Цыган снова заиграл танец. Бледная женщина со впалыми щеками вторила ему на цитре, тихо трогая струны. Теперь затанцевали все, кто только хотел, и каких проворных танцоров здесь можно было видеть! Скоморох Клипперлинг был тоже не из худших: расплясавшись, он вдруг перекувырнулся и прошелся на руках, хлопая в то же время ногами. Женщины и девушки в своих пестрых лохмотьях и блестках прыгали, как пробки из закупоренных бутылок, и соперничали друг с другом, принимая красивые вызывающие позы. В перерывах между танцами кубок неустанно совершал круговую, и Фриц Гедерих не отставал от пьющих. Он лежал со своим покровителем под старой, поросшей мхом елью и смотрел на озаренную костром вереницу диких пестрых фигур. Красивая девушка, та, что танцевала первой, подошла к нему и протянула руку. Она произнесла при этом несколько слов, но бакалавр не понял ее речи. Он безвольно последовал за нею и в следующий момент оказался среди танцующих. Огненное вино доктора встряхнуло его усталое тело и напоило диким весельем его юную душу. Девушка в его руках летала над землей, как перышко; он чувствовал ее дыхание, волнение ее груди, видел ее блестящие глаза, маленькие зубы, белый лоб под черными кудрями, и ничто на свете в эту минуту его больше не интересовало.
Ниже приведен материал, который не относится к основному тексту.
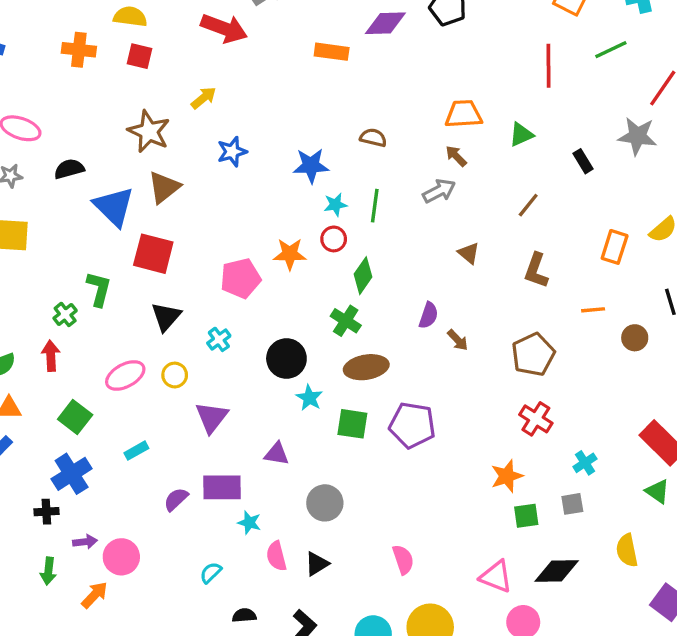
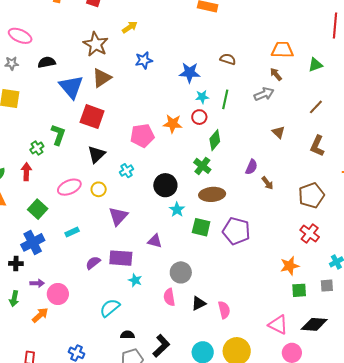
pink semicircle: (276, 556) -> (169, 297), moved
black triangle: (317, 564) -> (199, 303), moved
cyan semicircle: (211, 573) -> (110, 308), size x1.5

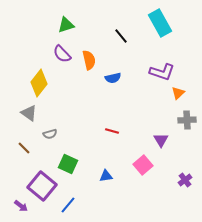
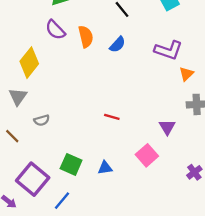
blue semicircle: (113, 78) -> (117, 45), moved, turned -35
gray triangle: (29, 113) -> (18, 97), turned 30
green square: (68, 164) -> (71, 164), moved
Когда музыканты остановились для отдыха, доктор спросил Фрица Гедериха:
— Ну, как нравится вам наша компания? Видели ли вы что-либо подобное в стенах ваших затхлых городов, где в десять часов вечера уже ударяет колокол, и ночной сторож стучит своей алебардой в те ставни, за которыми еще мерцает свет? Разве здесь не райская жизнь? Если вы успели подумать, мой друг, то доверьтесь мне и будьте моим помощником!
Доктор Рапонтико протянул бакалавру руку, но тот лишь краем уха слышал то, что ему говорилось. Он искал глазами девушку, которая убежала от него после танца; и когда он увидел ее у ели, отдыхающую и взволнованную, он, недолго думая, быстро пожал протянутую ему руку, одним прыжком приблизился к красавице, и они очутились снова в быстром клубке танцующих.
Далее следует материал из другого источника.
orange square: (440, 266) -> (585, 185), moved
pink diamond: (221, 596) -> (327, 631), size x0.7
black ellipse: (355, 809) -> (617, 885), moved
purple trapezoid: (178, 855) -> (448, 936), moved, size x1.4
А доктор Рапонтико, улыбаясь, потирал себе руки.
Беспрерывно звучала музыка, без устали носились танцоры, раздавались веселые восклицания и крики бродячих актеров. От костра подымались густые облака дыма к ясному звездному небу, и вспугнутые птицы с жалобными криками улетали в глубь леса. Если бы в это время путнику случилось проходить через лес, он, наверное, подумал бы, что нечистая сила празднует здесь свой шабаш. Фриц Гедерих сидел под деревом со своей плясуньей, и та наполняла его кубок; когда же кубок опустошался, она наполняла его снова и снова и сцеловывала капли вина с губ Фрица. Он прислонил голову к стволу ели и привлек девушку к себе на грудь. Потом он закрыл глаза; музыка и голоса танцующих стали удаляться, перешли в неясное жужжанье и, наконец, совсем стихли.
Доктор Рапонтико подошел к спящему. Он подозвал девушку, погладил ее по щеке и заговорил с нею дружеским тоном. Потом он вытащил из кармана цепочку из богемских гранатов и дал ее девушке, которая с сияющим лицом отошла от него, чтобы опять смешаться с танцующими. Доктор еще несколько минут добродушно посматривал на спящего, затем позвал Бальтазара Клипперлинга, и они соединенными усилиями перенесли бакалавра в фургон.
— Он — наш! — сказал доктор Рапонтико.
Его товарищ кивнул головой и швырнул между ног свою шляпу так, что она сама наделась ему на голову. Это был фокус, которым Бальтазар Клипперлинг очень гордился.